すると、闘技場に上がった───サリッサだ。
「アタシが行くよ」
「……フィーネ」
「ごめんねエルク。どっちもやりたいよね」
「…………」
「でも、女の子を殴っちゃダメだよ」
「…………」
「少なくとも、アタシが見てる前ではやめてほしいの」
「…………わかった」
「うん」
フィーネはガンボをチラッと見る。ガンボは静かに頷いた。
そして、フィーネが舞台に上がり、拳を構える。
だが、サリッサは微笑を浮かべたまま動かない。
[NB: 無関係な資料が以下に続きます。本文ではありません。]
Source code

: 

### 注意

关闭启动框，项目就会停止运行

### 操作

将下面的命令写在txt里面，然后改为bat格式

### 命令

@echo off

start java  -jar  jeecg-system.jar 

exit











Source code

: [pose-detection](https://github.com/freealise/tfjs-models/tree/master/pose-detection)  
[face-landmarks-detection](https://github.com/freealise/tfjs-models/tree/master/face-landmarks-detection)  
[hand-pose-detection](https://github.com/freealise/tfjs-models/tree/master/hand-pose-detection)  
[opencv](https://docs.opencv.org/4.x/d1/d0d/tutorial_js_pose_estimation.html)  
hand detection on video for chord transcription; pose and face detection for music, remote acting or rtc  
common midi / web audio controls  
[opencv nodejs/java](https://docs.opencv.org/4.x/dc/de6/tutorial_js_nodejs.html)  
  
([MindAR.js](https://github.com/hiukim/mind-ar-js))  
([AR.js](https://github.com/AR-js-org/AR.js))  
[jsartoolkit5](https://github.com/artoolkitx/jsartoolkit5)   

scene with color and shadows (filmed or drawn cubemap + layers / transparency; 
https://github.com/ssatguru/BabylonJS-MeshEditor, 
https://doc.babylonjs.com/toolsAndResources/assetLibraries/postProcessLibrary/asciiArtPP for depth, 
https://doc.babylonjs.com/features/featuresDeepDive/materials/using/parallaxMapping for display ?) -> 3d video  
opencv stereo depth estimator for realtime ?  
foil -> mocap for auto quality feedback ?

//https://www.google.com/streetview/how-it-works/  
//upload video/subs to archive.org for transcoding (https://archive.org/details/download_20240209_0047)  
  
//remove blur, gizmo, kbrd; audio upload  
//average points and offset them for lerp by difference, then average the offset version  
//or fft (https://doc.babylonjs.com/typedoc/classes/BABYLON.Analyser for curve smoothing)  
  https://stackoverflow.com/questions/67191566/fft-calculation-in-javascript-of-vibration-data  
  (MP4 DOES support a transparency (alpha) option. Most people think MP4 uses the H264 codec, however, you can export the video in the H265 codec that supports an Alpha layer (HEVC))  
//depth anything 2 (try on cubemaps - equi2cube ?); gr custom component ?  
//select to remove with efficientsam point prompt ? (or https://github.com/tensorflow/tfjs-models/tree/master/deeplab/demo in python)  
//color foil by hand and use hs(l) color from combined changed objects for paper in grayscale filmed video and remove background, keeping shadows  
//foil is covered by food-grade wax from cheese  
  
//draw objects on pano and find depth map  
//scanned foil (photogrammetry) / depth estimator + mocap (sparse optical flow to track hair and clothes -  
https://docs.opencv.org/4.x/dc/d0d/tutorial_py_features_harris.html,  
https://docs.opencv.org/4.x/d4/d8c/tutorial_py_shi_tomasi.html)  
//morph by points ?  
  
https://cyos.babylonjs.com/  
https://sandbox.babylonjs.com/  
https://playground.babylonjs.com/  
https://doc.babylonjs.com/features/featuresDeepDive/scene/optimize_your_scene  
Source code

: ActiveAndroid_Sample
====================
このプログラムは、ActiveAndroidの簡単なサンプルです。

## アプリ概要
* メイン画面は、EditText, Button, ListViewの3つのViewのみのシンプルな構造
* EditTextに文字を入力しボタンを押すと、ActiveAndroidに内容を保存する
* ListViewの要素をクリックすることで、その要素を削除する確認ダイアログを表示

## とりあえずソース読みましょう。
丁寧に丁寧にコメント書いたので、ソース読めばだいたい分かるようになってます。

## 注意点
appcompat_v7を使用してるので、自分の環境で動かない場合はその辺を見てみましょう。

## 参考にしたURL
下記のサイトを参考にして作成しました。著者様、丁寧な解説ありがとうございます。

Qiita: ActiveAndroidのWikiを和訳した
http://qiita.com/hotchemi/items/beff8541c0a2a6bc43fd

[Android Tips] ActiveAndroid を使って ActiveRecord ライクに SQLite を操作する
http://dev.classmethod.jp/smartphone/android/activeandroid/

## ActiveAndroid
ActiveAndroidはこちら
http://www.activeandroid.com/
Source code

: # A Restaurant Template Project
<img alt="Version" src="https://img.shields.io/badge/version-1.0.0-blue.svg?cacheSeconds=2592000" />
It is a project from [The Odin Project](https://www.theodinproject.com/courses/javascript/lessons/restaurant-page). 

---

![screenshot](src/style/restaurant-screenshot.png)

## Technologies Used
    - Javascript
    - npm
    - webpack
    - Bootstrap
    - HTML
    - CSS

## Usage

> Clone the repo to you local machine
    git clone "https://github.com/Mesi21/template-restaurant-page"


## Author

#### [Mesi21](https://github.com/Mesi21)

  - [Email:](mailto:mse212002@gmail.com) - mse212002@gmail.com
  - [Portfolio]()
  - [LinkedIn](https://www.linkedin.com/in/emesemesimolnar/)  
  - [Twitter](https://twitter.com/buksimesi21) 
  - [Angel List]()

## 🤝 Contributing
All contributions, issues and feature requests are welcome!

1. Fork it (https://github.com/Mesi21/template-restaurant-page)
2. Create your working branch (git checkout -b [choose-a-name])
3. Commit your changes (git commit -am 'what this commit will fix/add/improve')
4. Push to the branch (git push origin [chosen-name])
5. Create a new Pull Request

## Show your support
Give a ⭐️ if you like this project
手には扇を持ち、バッと広げて自分を仰いだ。
『それでは、準備はいいかな?───はじ「棄権します」……え?』
サリッサが挙手。
扇に魔法をかけ───会場全体に聞こえるよう、言った。
『わたしは、棄権します』
一瞬、静かになり……ドヨドヨと、困惑の声が響き渡る。
だが、サリッサは続けた。
『わたしのスキルは魔法系。前衛がいてこそ、わたしの真価は発揮される。なので……一対一では、誰にも勝てる気がしません。なので、わたしは棄権します』
『え、えー……ということらしいので、勝者……フィーネ』
「ええええええ!? アタシ、何もしてないんだけど!!」
フィーネが地団駄を踏む。
さらに、サリッサは続ける。
『わたしがこうして棄権を選択できるのは、この後に控えている兄と、エルウッド殿下がいるからこそ、ですわ。皆さん……残り二戦、お兄様とエルウッド殿下の勝利を約束しましょう!!』
「「「「「おぉぉぉぉーっ!!」」」」」
ガンボが舌打ちをする。
「チッ……自分の無能をあえて正直に晒し、他二人の評価を上げやがった。仲間を信じる健気な貴族令嬢渾身のお芝居か……ムカつくぜ」
「…………」
サリッサは、昔からそうだった。
周囲の空気を読むのに長けていた。
父は、世渡り上手と評価していた。
前衛がいてこその魔法。その発言も本心に違いない。
フィーネはぷんすか怒っていた。
「くっそー!! アタシ、マジで何もしてないんだけど!!」
「次は……フン、王太子エルウッドか」
エルウッドが、剣を持ち舞台にあがる。
ガンボは、迷わず前に出た。
そして、言う。
「まず間違いなく勝てねぇ……でもよ、オレにも意地があるんでな」
「ガンボ……」
「ま、見とけ」
そう言って、ガンボは舞台に上がっていく。